REQUIREMENT => Nothing but the lines holding the string "your" should appear in the answer. Copy them from the entries.

[[ DATA IN THIS EXERCISE open ]]

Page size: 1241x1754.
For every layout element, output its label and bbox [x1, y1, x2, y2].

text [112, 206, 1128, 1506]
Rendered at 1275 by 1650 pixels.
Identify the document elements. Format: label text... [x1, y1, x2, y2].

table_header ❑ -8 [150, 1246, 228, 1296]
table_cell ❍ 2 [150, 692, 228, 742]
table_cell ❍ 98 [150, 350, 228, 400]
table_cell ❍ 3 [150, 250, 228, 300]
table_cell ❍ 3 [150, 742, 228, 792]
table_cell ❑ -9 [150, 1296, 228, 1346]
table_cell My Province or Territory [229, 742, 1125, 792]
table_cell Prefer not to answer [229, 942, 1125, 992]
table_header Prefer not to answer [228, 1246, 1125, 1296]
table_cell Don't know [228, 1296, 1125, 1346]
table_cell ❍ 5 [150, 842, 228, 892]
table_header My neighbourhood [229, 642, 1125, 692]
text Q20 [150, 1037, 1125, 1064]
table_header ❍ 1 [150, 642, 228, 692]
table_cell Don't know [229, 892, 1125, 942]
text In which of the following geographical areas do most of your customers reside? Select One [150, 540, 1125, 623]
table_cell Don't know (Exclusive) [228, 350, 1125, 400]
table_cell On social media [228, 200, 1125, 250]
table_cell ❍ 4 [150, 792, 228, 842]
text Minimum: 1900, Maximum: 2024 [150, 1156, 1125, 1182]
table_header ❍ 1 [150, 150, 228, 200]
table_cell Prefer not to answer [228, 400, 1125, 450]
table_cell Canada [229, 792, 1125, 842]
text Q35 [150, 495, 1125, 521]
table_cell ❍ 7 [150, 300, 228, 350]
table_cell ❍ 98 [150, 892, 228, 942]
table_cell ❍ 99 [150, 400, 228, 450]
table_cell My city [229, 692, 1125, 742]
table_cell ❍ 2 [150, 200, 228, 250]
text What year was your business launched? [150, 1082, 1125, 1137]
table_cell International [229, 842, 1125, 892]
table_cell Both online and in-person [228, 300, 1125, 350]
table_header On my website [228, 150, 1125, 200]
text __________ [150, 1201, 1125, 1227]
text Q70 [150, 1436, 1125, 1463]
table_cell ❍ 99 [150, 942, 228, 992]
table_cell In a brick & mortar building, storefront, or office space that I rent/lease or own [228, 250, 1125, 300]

[[ DATA IN THIS EXERCISE closed ]]

ANSWER SECTION =>
text In which of the following geographical areas do most of your customers reside? Select One [150, 540, 1125, 623]
text What year was your business launched? [150, 1082, 1125, 1137]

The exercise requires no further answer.